そう考えてみると、めちゃくちゃ丁寧に、問いと答えをセットで描いている映画だな。丁寧なつくり。登場人物たちの人柄を一つのシーンの中で描ききろうとせず、途中の細かなシーンに散りばめられてた。
リーについて
途中、スナイパーに追い込まれているシーンでリーは花を見ていた
そこで心を落ち着かせるじゃないけど、綺麗なものを見てバランスを取っているような気がした。そのフォーカスの先にジェシーがいて、まるで彼女を美しいものと思っているよう。その綺麗なものを、最後、自己犠牲でもって守る。その瞬間リーが女の子に乗り移った気がした。「思いを引き継いでくれ」「あなたなら私より上手くやれる」そう叫んでいるような気がした。
その最後のシーンはとても、辛かった。エンドロール中もずっと「死ぬ必要あった?」と思ってた。「殺す必要ないじゃん」と。どうなんだろう。やっぱ苦い。、殺す必要あるのかな。それがA24の持ち味なのか。
途中、平和な街で服を試着するシーンがあった。そこでジェシーはリーの笑顔を引き出していた。リーも本当は、ああいう日常を過ごしたかったんだと思うんだよね。ずっと苦しい戦場を見てきて過ごしてきて。だからあの笑顔の瞬間、ちょっと救われたような気がした。一瞬でも苦しい現状を忘れられて。

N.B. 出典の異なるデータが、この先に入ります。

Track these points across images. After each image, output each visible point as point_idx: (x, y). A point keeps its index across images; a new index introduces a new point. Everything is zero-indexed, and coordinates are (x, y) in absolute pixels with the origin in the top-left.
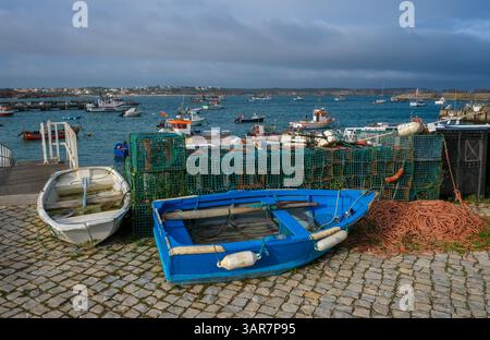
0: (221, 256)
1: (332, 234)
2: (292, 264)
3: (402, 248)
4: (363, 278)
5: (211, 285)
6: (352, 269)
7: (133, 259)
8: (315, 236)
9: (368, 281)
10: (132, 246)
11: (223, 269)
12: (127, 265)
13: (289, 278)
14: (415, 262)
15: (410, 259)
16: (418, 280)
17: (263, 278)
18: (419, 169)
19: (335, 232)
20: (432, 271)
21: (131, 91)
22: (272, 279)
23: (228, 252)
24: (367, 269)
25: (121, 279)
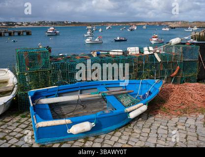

リーは今までの人生を悔いていて、本当は笑っていきたかったんだろう、でも同時に、今更変えられないという思いもあったんだと思う。だから服も買わなかったし。
でも、女の子の方は服を買っていた。それを見て、リーはきっとジェシーは私より上手く道を歩んでいける、と思ったのかも。だから最後、私はここで倒れるけどあなたはきっと大丈夫。と身を挺して守ったのかもしれない。
以上です。
ここまで読んでいただき、ありがとうございます。